About 40 to 60 people get tetanus in the U.S. each year. We don’t know how many assaults tetanus actually launches, because immunized people are protected against it. Tetanus kills almost one-third of the people it infects.


POWERS & ABILITIES

This infector is a heartless attacker and killer. It causes severe muscle spasms, starting around the neck, chest, and back. Doesn’t sound too bad? These spasms can be so intense that they make it hard to breathe, and can even break bones! Tetanus can suffocate and kill. It also causes such intense stiffness that some infected people cannot open their mouths.


PREFERRED METHOD OF ATTACK

Tetanus attacks through any break in the skin, like a cut, scrape, or burn. To tetanus broken or raw skin looks like a huge door open wide.

Unlike many other infectors, tetanus does not have the ability to jump from one person to another. However, the disease can rear up whenever skin is broken—think about a dirty, open cut, or an animal bite, or even an infection after surgery.


KNOWN WEAKNESSES

Our protector is a tetanus “toxoid” by the name of Tetanospasmin (pronounced TET-no-SPAZ-min). To make this hero, scientists take the tetanus bacteria substance that makes people sick, called tetanus “toxin.” They “inactivate” it with chemicals so it can’t hurt anyone. This dead toxin is called a toxoid. The toxoid in the vaccine against tetanus teaches your immune system how to fight the infection, but won’t make you sick. The vaccine is virtually 100% effective—as long as the vaccinated person has had the proper vaccine dosage within the past 10 years.

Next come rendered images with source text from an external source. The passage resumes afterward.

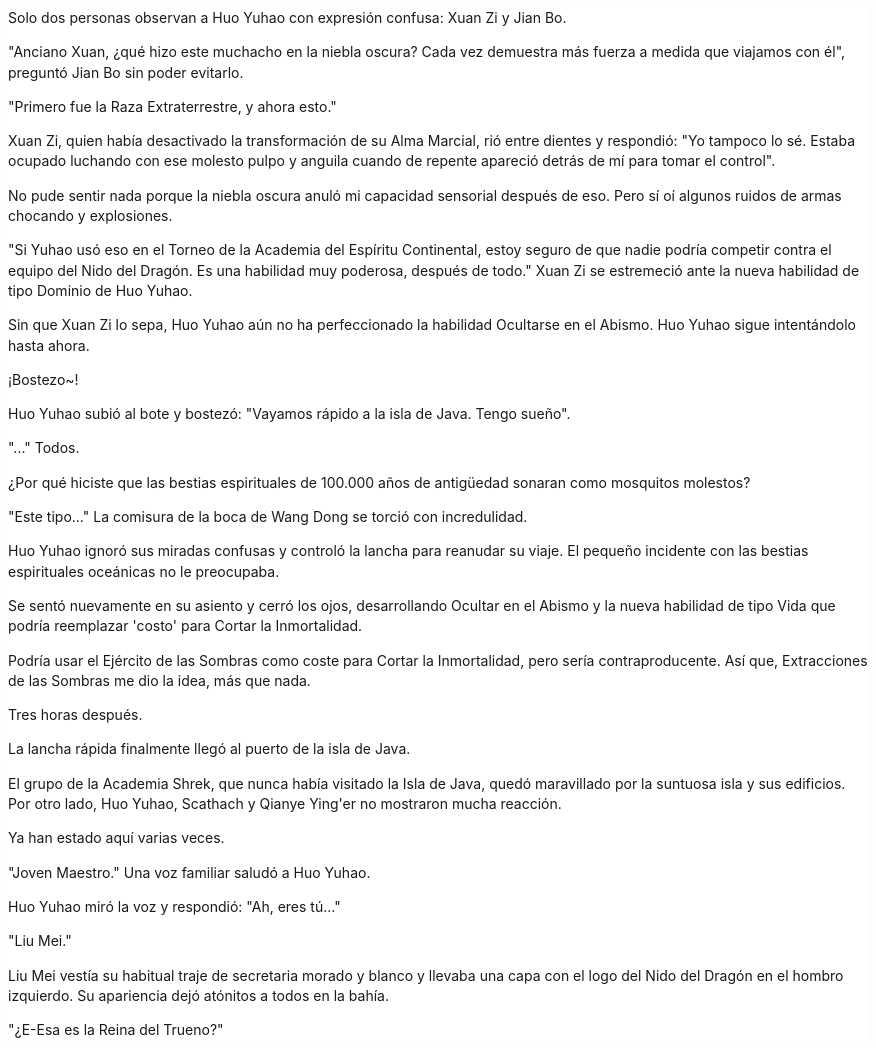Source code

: Solo dos personas observan a Huo Yuhao con expresión confusa: Xuan Zi y Jian Bo.

"Anciano Xuan, ¿qué hizo este muchacho en la niebla oscura? Cada vez demuestra más fuerza a medida que viajamos con él", preguntó Jian Bo sin poder evitarlo.

"Primero fue la Raza Extraterrestre, y ahora esto."

Xuan Zi, quien había desactivado la transformación de su Alma Marcial, rió entre dientes y respondió: "Yo tampoco lo sé. Estaba ocupado luchando con ese molesto pulpo y anguila cuando de repente apareció detrás de mí para tomar el control".

No pude sentir nada porque la niebla oscura anuló mi capacidad sensorial después de eso. Pero sí oí algunos ruidos de armas chocando y explosiones.

"Si Yuhao usó eso en el Torneo de la Academia del Espíritu Continental, estoy seguro de que nadie podría competir contra el equipo del Nido del Dragón. Es una habilidad muy poderosa, después de todo." Xuan Zi se estremeció ante la nueva habilidad de tipo Dominio de Huo Yuhao.

Sin que Xuan Zi lo sepa, Huo Yuhao aún no ha perfeccionado la habilidad Ocultarse en el Abismo. Huo Yuhao sigue intentándolo hasta ahora.

¡Bostezo~!

Huo Yuhao subió al bote y bostezó: "Vayamos rápido a la isla de Java. Tengo sueño".

"..." Todos.

¿Por qué hiciste que las bestias espirituales de 100.000 años de antigüedad sonaran como mosquitos molestos?

"Este tipo..." La comisura de la boca de Wang Dong se torció con incredulidad.

Huo Yuhao ignoró sus miradas confusas y controló la lancha para reanudar su viaje. El pequeño incidente con las bestias espirituales oceánicas no le preocupaba.

Se sentó nuevamente en su asiento y cerró los ojos, desarrollando Ocultar en el Abismo y la nueva habilidad de tipo Vida que podría reemplazar 'costo' para Cortar la Inmortalidad.

Podría usar el Ejército de las Sombras como coste para Cortar la Inmortalidad, pero sería contraproducente. Así que, Extracciones de las Sombras me dio la idea, más que nada.

Tres horas después.

La lancha rápida finalmente llegó al puerto de la isla de Java.

El grupo de la Academia Shrek, que nunca había visitado la Isla de Java, quedó maravillado por la suntuosa isla y sus edificios. Por otro lado, Huo Yuhao, Scathach y Qianye Ying'er no mostraron mucha reacción.

Ya han estado aquí varias veces.

"Joven Maestro." Una voz familiar saludó a Huo Yuhao.

Huo Yuhao miró la voz y respondió: "Ah, eres tú..."

"Liu Mei."

Liu Mei vestía su habitual traje de secretaria morado y blanco y llevaba una capa con el logo del Nido del Dragón en el hombro izquierdo. Su apariencia dejó atónitos a todos en la bahía.

"¿E-Esa es la Reina del Trueno?"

A common way for kids to get their earliest tetanus vaccine is in a triple-protector vaccine called “DTaP” that protects against three diseases— diphtheria, tetanus, and pertussis.

If tetanus does infect someone, doctors help the immune system’s battle with medicine to fight the toxin. They also clean the wound and use medicines to control the body’s muscle spasms.


PREFERRED VICTIMS

In the U.S., tetanus lies in wait, keeping an eye out for unvaccinated people or people whose vaccine protection has worn off with time.

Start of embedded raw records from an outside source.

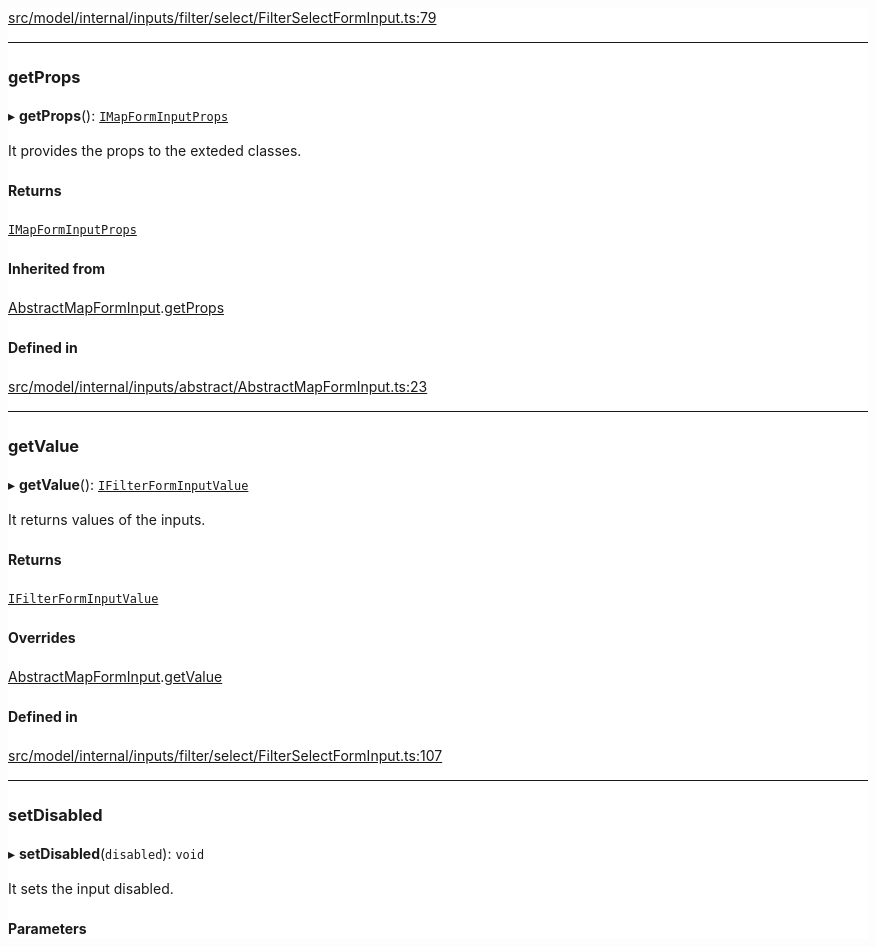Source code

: [src/model/internal/inputs/filter/select/FilterSelectFormInput.ts:79](https://github.com/geovisto/geovisto-map/blob/e22d774889dbc28cc1ec62933ecf6bab6690f172/src/model/internal/inputs/filter/select/FilterSelectFormInput.ts#L79)

___

### getProps

▸ **getProps**(): [`IMapFormInputProps`](../interfaces/IMapFormInputProps.md)

It provides the props to the exteded classes.

#### Returns

[`IMapFormInputProps`](../interfaces/IMapFormInputProps.md)

#### Inherited from

[AbstractMapFormInput](AbstractMapFormInput.md).[getProps](AbstractMapFormInput.md#getprops)

#### Defined in

[src/model/internal/inputs/abstract/AbstractMapFormInput.ts:23](https://github.com/geovisto/geovisto-map/blob/e22d774889dbc28cc1ec62933ecf6bab6690f172/src/model/internal/inputs/abstract/AbstractMapFormInput.ts#L23)

___

### getValue

▸ **getValue**(): [`IFilterFormInputValue`](../interfaces/IFilterFormInputValue.md)

It returns values of the inputs.

#### Returns

[`IFilterFormInputValue`](../interfaces/IFilterFormInputValue.md)

#### Overrides

[AbstractMapFormInput](AbstractMapFormInput.md).[getValue](AbstractMapFormInput.md#getvalue)

#### Defined in

[src/model/internal/inputs/filter/select/FilterSelectFormInput.ts:107](https://github.com/geovisto/geovisto-map/blob/e22d774889dbc28cc1ec62933ecf6bab6690f172/src/model/internal/inputs/filter/select/FilterSelectFormInput.ts#L107)

___

### setDisabled

▸ **setDisabled**(`disabled`): `void`

It sets the input disabled.

#### Parameters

PRECAUTIONS FOR THE PUBLIC

Get the tetanus vaccine to teach your body how to ward off this predator. Because the vaccine’s protection doesn’t last forever, be sure to get tetanus “booster” shots. Boosters are needed about every 10 years.

But, don’t stop there. Be a clean freak. Clean all skin injuries completely with soapy water. Take extra special care to clean cuts from anything that’s been outside, such as dirty glass or rusty metal. Keep skin injuries covered to heal. Even if a scrape or burn doesn’t look dirty to you, remember that to tetanus it looks like a big doorway into your body.


AREA OF OPERATIONS

This evildoer lurks in its favorite filth worldwide. But, tetanus bacteria love hot, damp places with lots of people living close together.


CRIMINAL RECORD

Doctors started giving kids tetanus vaccine as a part of basic health care in the 1940s. Back then, tetanus successfully infected about 500 to 600 people every year in the U.S. Even though tetanus still lies in wait in dirty places, its infecting career is somewhat less successful these days. Only about 40 to 60 people get infected in the U.S. each year.

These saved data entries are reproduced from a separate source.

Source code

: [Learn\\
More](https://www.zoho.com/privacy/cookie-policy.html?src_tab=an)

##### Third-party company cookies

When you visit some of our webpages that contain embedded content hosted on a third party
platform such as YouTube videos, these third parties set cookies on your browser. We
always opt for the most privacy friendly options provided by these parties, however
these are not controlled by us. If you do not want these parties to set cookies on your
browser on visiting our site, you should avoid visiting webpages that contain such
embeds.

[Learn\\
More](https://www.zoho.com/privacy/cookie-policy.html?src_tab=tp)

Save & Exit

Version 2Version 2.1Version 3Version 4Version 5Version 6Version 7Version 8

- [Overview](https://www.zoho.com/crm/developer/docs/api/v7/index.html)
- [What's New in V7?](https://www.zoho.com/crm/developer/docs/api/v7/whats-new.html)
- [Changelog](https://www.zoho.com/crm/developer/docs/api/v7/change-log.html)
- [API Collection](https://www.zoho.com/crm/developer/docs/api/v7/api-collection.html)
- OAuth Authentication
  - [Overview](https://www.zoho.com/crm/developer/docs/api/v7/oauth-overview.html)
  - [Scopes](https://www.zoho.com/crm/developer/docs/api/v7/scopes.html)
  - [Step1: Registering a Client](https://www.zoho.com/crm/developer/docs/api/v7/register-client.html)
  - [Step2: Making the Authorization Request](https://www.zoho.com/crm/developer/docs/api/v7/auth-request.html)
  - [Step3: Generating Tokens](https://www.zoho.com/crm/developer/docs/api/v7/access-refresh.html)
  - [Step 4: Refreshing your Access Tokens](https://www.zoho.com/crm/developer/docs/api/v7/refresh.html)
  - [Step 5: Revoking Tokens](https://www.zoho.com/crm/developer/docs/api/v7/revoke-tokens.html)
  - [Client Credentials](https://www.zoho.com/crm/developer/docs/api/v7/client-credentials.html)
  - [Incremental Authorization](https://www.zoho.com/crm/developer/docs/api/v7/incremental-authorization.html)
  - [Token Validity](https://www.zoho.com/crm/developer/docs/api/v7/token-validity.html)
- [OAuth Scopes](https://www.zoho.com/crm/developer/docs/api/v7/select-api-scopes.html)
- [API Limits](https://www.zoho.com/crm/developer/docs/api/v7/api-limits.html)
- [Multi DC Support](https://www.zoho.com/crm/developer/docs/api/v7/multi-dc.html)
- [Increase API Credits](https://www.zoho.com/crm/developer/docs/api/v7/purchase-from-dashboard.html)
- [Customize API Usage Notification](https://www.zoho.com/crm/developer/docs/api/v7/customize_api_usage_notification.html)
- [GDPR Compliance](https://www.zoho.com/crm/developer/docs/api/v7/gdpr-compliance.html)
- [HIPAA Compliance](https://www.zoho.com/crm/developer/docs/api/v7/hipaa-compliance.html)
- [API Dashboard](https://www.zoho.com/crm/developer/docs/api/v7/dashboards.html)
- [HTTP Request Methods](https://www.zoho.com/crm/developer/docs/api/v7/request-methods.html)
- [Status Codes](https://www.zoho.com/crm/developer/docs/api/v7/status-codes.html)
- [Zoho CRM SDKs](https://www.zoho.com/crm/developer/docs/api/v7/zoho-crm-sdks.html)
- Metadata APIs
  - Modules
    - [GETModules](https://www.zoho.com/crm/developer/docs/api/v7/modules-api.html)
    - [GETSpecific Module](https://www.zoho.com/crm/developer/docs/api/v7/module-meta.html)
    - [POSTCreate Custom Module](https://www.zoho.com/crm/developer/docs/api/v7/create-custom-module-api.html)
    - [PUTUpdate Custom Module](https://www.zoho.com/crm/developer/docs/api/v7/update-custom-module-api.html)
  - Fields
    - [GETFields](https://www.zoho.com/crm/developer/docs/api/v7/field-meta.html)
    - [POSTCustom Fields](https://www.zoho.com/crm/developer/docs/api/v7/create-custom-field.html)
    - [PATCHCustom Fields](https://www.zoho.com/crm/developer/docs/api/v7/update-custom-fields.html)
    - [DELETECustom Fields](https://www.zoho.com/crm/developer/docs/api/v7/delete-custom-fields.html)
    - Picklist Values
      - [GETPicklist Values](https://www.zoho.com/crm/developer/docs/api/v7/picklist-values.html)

The vaccine hero, Tetanospasmin (the toxoid in tetanus vaccine that protects us), had one of its biggest known successes against the enemy tetanus back during World War II. U.S. soldiers were at great risk of getting wounds that could not be cleaned well in battle conditions. But, their tetanus immunization protected them. Only 12 soldiers were infected—and, it turned out that half of them had actually not been vaccinated at all. Other country’s soldiers who were not vaccinated were much more likely to get infected with tetanus.